The grin usually caught a woman’s eye. It always looked just a bit too ‘bad boy’ to resist. She however, nodded and resumed planting the shovel in the sod prying it up and tossing it in a growing pile near where she was working. Flyaway strands of her hair were curling around her face in the heat and he could see the sheen of sweat on her brow; her cheeks were flushed. He found himself fantasizing about seeing her naked, sheened in sweat, and flushed after he’d made love to her. 
“What are you going to plant?” He said pulling himself out of that fantasy before he embarrassed himself. 
He really didn’t care what she was going to plant, his father had always had a garden and the produce was good, but as far as Angel could see, it was too much work. Still if she liked it, maybe this was one way to get her attention.
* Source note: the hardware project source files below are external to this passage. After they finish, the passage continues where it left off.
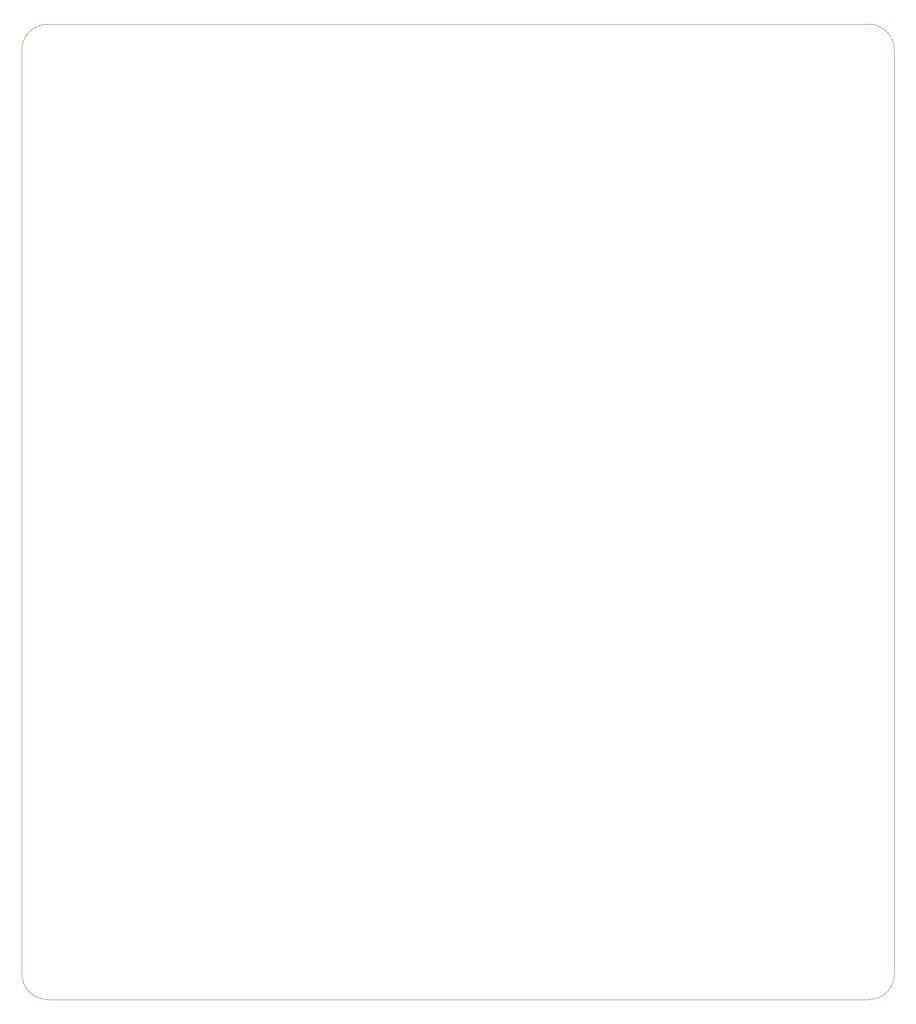
<source format=gbr>
%TF.GenerationSoftware,Altium Limited,Altium Designer,25.5.2 (35)*%
G04 Layer_Color=0*
%FSLAX45Y45*%
%MOMM*%
%TF.SameCoordinates,6948D1F0-C69E-42BD-806E-39CAA59B2E28*%
%TF.FilePolarity,Positive*%
%TF.FileFunction,Profile,NP*%
%TF.Part,Single*%
G01*
G75*
%TA.AperFunction,Profile*%
%ADD33C,0.02540*%
D33*
X-16500000Y-5500000D02*
Y12500000D01*
D02*
G02*
X-16000000Y13000000I500000J0D01*
G01*
X0D01*
D02*
G02*
X500000Y12500000I0J-500000D01*
G01*
Y-5500000D01*
D02*
G02*
X0Y-6000000I-500000J0D01*
G01*
X-16000000D01*
D02*
G02*
X-16500000Y-5500000I0J500000D01*
G01*
%TF.MD5,4eeadaa89ba9933b36c2d2f38db874ea*%
M02*

</source>
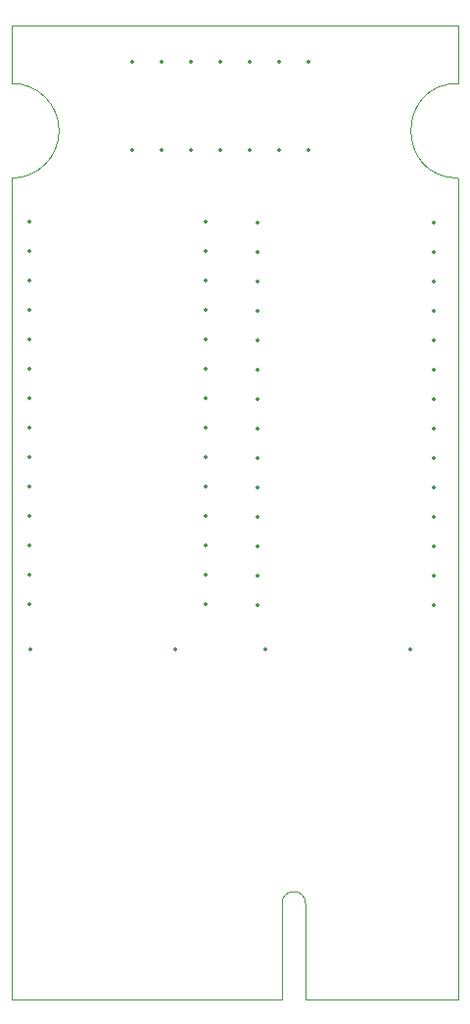
<source format=gko>
%TF.GenerationSoftware,KiCad,Pcbnew,8.0.6+1*%
%TF.CreationDate,2024-12-27T19:20:12+01:00*%
%TF.ProjectId,QL_ROM_Cartridge_original,514c5f52-4f4d-45f4-9361-727472696467,0*%
%TF.SameCoordinates,Original*%
%TF.FileFunction,Profile,NP*%
%FSLAX46Y46*%
G04 Gerber Fmt 4.6, Leading zero omitted, Abs format (unit mm)*
G04 Created by KiCad (PCBNEW 8.0.6+1) date 2024-12-27 19:20:12*
%MOMM*%
%LPD*%
G01*
G04 APERTURE LIST*
%TA.AperFunction,Profile*%
%ADD10C,0.100000*%
%TD*%
%ADD11C,0.350000*%
G04 APERTURE END LIST*
D10*
X100584000Y-60452000D02*
X61976000Y-60452000D01*
X85344000Y-136271000D02*
X85344000Y-144526000D01*
X100584000Y-73661520D02*
X100584000Y-144526000D01*
X85344000Y-144526000D02*
X61976000Y-144526000D01*
X61975990Y-73660760D02*
X61976000Y-144526000D01*
X87376000Y-144526000D02*
X87376000Y-136271000D01*
X100584000Y-144526000D02*
X87376000Y-144526000D01*
X61975990Y-65480440D02*
G75*
G02*
X61975990Y-73660760I10J-4090160D01*
G01*
X61976000Y-60452000D02*
X61976000Y-65481200D01*
X100584000Y-73661520D02*
G75*
G02*
X100584000Y-65481200I0J4090160D01*
G01*
X85344000Y-136271000D02*
G75*
G02*
X87376000Y-136271000I1016000J0D01*
G01*
X100584000Y-60452000D02*
X100584000Y-65481200D01*
D11*
X72390000Y-71247000D03*
X74930000Y-71247000D03*
X77470000Y-71247000D03*
X80010000Y-71247000D03*
X82550000Y-71247000D03*
X85090000Y-71247000D03*
X87630000Y-71247000D03*
X87630000Y-63627000D03*
X85090000Y-63627000D03*
X82550000Y-63627000D03*
X80010000Y-63627000D03*
X77470000Y-63627000D03*
X74930000Y-63627000D03*
X72390000Y-63627000D03*
X98425000Y-110490000D03*
X98425000Y-107950000D03*
X98425000Y-105410000D03*
X98425000Y-102870000D03*
X98425000Y-100330000D03*
X98425000Y-97790000D03*
X98425000Y-95250000D03*
X98425000Y-92710000D03*
X98425000Y-90170000D03*
X98425000Y-87630000D03*
X98425000Y-85090000D03*
X98425000Y-82550000D03*
X98425000Y-80010000D03*
X98425000Y-77470000D03*
X83185000Y-77470000D03*
X83185000Y-80010000D03*
X83185000Y-82550000D03*
X83185000Y-85090000D03*
X83185000Y-87630000D03*
X83185000Y-90170000D03*
X83185000Y-92710000D03*
X83185000Y-95250000D03*
X83185000Y-97790000D03*
X83185000Y-100330000D03*
X83185000Y-102870000D03*
X83185000Y-105410000D03*
X83185000Y-107950000D03*
X83185000Y-110490000D03*
X78745000Y-110480000D03*
X78745000Y-107940000D03*
X78745000Y-105400000D03*
X78745000Y-102860000D03*
X78745000Y-100320000D03*
X78745000Y-97780000D03*
X78745000Y-95240000D03*
X78745000Y-92700000D03*
X78745000Y-90160000D03*
X78745000Y-87620000D03*
X78745000Y-85080000D03*
X78745000Y-82540000D03*
X78745000Y-80000000D03*
X78745000Y-77460000D03*
X63505000Y-77460000D03*
X63505000Y-80000000D03*
X63505000Y-82540000D03*
X63505000Y-85080000D03*
X63505000Y-87620000D03*
X63505000Y-90160000D03*
X63505000Y-92700000D03*
X63505000Y-95240000D03*
X63505000Y-97780000D03*
X63505000Y-100320000D03*
X63505000Y-102860000D03*
X63505000Y-105400000D03*
X63505000Y-107940000D03*
X63505000Y-110480000D03*
X63580000Y-114300000D03*
X76080000Y-114300000D03*
X96420000Y-114300000D03*
X83920000Y-114300000D03*
M02*

</source>
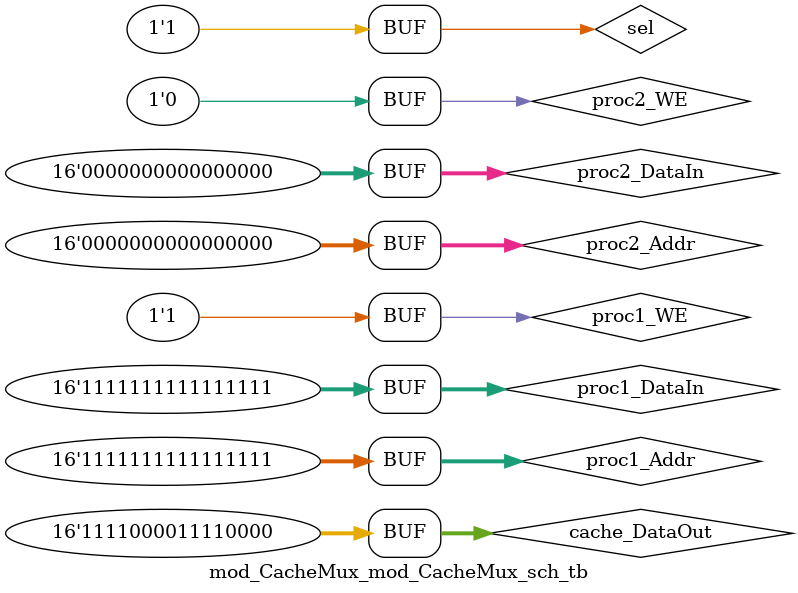
<source format=v>

`timescale 1ns / 1ps

module mod_CacheMux_mod_CacheMux_sch_tb();

// Inputs
   reg sel;
   reg [15:0] cache_DataOut;
   reg [15:0] proc1_DataIn;
   reg [15:0] proc2_DataIn;
   reg [15:0] proc1_Addr;
   reg [15:0] proc2_Addr;
   reg proc1_WE;
   reg proc2_WE;

// Output
   wire [15:0] proc1_DataOut;
   wire [15:0] proc2_DataOut;
   wire [15:0] cache_DataIn;
   wire [15:0] cache_Addr;
   wire cache_WE;

// Bidirs

// Instantiate the UUT
   mod_CacheMux UUT (
		.sel(sel), 
		.proc1_DataOut(proc1_DataOut), 
		.proc2_DataOut(proc2_DataOut), 
		.cache_DataIn(cache_DataIn), 
		.cache_Addr(cache_Addr), 
		.cache_DataOut(cache_DataOut), 
		.proc1_DataIn(proc1_DataIn), 
		.proc2_DataIn(proc2_DataIn), 
		.proc1_Addr(proc1_Addr), 
		.proc2_Addr(proc2_Addr), 
		.proc1_WE(proc1_WE), 
		.proc2_WE(proc2_WE), 
		.cache_WE(cache_WE)
   );
// Initialize Inputs
   
   initial begin
		sel = 0;
		cache_DataOut = 16'hf0f0;
		proc1_DataIn = 16'hffff;
		proc2_DataIn = 16'h0000;
		proc1_Addr = 16'hffff;
		proc2_Addr = 16'h0000;
		proc1_WE = 1;
		proc2_WE = 0;
		#100;
		sel = 1;
   end
endmodule

</source>
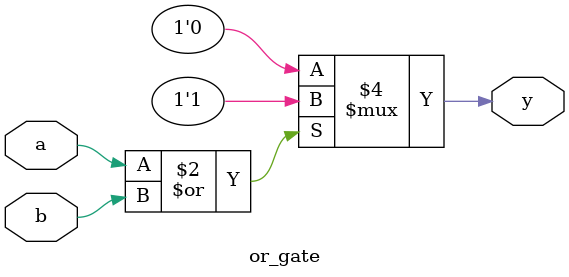
<source format=v>
module or_gate(input a,b,output reg y);
always @(*)begin
if(a|b)
y=1;
else
y=0;
end
endmodule

</source>
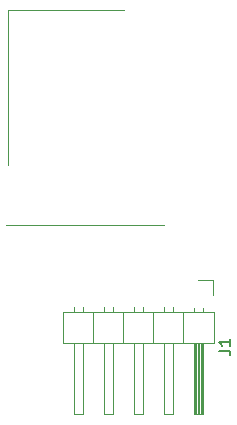
<source format=gbr>
%TF.GenerationSoftware,KiCad,Pcbnew,7.0.5*%
%TF.CreationDate,2023-08-28T18:37:28-04:00*%
%TF.ProjectId,StickRight,53746963-6b52-4696-9768-742e6b696361,rev?*%
%TF.SameCoordinates,Original*%
%TF.FileFunction,Legend,Top*%
%TF.FilePolarity,Positive*%
%FSLAX46Y46*%
G04 Gerber Fmt 4.6, Leading zero omitted, Abs format (unit mm)*
G04 Created by KiCad (PCBNEW 7.0.5) date 2023-08-28 18:37:28*
%MOMM*%
%LPD*%
G01*
G04 APERTURE LIST*
%ADD10C,0.150000*%
%ADD11C,0.120000*%
%ADD12C,0.100000*%
G04 APERTURE END LIST*
D10*
%TO.C,J1*%
X148999819Y-101343333D02*
X149714104Y-101343333D01*
X149714104Y-101343333D02*
X149856961Y-101390952D01*
X149856961Y-101390952D02*
X149952200Y-101486190D01*
X149952200Y-101486190D02*
X149999819Y-101629047D01*
X149999819Y-101629047D02*
X149999819Y-101724285D01*
X149999819Y-100343333D02*
X149999819Y-100914761D01*
X149999819Y-100629047D02*
X148999819Y-100629047D01*
X148999819Y-100629047D02*
X149142676Y-100724285D01*
X149142676Y-100724285D02*
X149237914Y-100819523D01*
X149237914Y-100819523D02*
X149285533Y-100914761D01*
D11*
X148545000Y-95355000D02*
X148545000Y-96625000D01*
X147275000Y-95355000D02*
X148545000Y-95355000D01*
X145115000Y-97667929D02*
X145115000Y-98065000D01*
X144355000Y-97667929D02*
X144355000Y-98065000D01*
X142575000Y-97667929D02*
X142575000Y-98065000D01*
X141815000Y-97667929D02*
X141815000Y-98065000D01*
X140035000Y-97667929D02*
X140035000Y-98065000D01*
X139275000Y-97667929D02*
X139275000Y-98065000D01*
X137495000Y-97667929D02*
X137495000Y-98065000D01*
X136735000Y-97667929D02*
X136735000Y-98065000D01*
X147655000Y-97735000D02*
X147655000Y-98065000D01*
X146895000Y-97735000D02*
X146895000Y-98065000D01*
X148605000Y-98065000D02*
X135785000Y-98065000D01*
X146005000Y-98065000D02*
X146005000Y-100725000D01*
X143465000Y-98065000D02*
X143465000Y-100725000D01*
X140925000Y-98065000D02*
X140925000Y-100725000D01*
X138385000Y-98065000D02*
X138385000Y-100725000D01*
X135785000Y-98065000D02*
X135785000Y-100725000D01*
X148605000Y-100725000D02*
X148605000Y-98065000D01*
X147655000Y-100725000D02*
X147655000Y-106725000D01*
X147595000Y-100725000D02*
X147595000Y-106725000D01*
X147475000Y-100725000D02*
X147475000Y-106725000D01*
X147355000Y-100725000D02*
X147355000Y-106725000D01*
X147235000Y-100725000D02*
X147235000Y-106725000D01*
X147115000Y-100725000D02*
X147115000Y-106725000D01*
X146995000Y-100725000D02*
X146995000Y-106725000D01*
X145115000Y-100725000D02*
X145115000Y-106725000D01*
X142575000Y-100725000D02*
X142575000Y-106725000D01*
X140035000Y-100725000D02*
X140035000Y-106725000D01*
X137495000Y-100725000D02*
X137495000Y-106725000D01*
X135785000Y-100725000D02*
X148605000Y-100725000D01*
X147655000Y-106725000D02*
X146895000Y-106725000D01*
X146895000Y-106725000D02*
X146895000Y-100725000D01*
X145115000Y-106725000D02*
X144355000Y-106725000D01*
X144355000Y-106725000D02*
X144355000Y-100725000D01*
X142575000Y-106725000D02*
X141815000Y-106725000D01*
X141815000Y-106725000D02*
X141815000Y-100725000D01*
X140035000Y-106725000D02*
X139275000Y-106725000D01*
X139275000Y-106725000D02*
X139275000Y-100725000D01*
X137495000Y-106725000D02*
X136735000Y-106725000D01*
X136735000Y-106725000D02*
X136735000Y-100725000D01*
D12*
%TO.C,U1*%
X144330000Y-90732000D02*
X131015000Y-90732000D01*
X141015000Y-72533000D02*
X131180000Y-72533000D01*
X131180000Y-72533000D02*
X131180000Y-85633000D01*
%TD*%
M02*

</source>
“Well it’s a little late for tomatoes, I’d plant them but probably wouldn’t get any tomatoes before the frost hits. So it’s wasted effort this season. But I’m going to plant strawberries; they’re perennials, and some flowers. I’m happy to share the strawberry harvest.”
“Yeah, sure, I’ll take some. Maybe when they arrive you could come over and bring the strawberries and I’ll provide the champagne.”
She looked up, gave him a disconcertingly appraising look, and smiled. “I’ll give you some strawberries and you can share them and the champagne with some of your girlfriends.” 
He was quick not to let the annoyance show, lines like that usually worked wonders. “You’re not into strawberries and champagne?”
“I like both, I just don’t think it’s a good idea to get too involved with a next door neighbor. I like it here. I don’t want to have to move. You’re quite the player Mr. Cisneros and I’m not. How about we just stay friends and keep it simple?”
Jesus, talk about cutting a guy off at the knees. Saving face he said with a grin, “Well you never know, a player can be fun too.” 
She laughed good-naturedly. “When I want a quick bounce I’ll let you know. It probably would be fun, in the short-term.”
He gave her another smile, one that usually had women melting, and turned back to his side of the duplex. Her loss, he thought defensively and knew he was the one who’d lost this round. It made getting her out of his head just that much harder.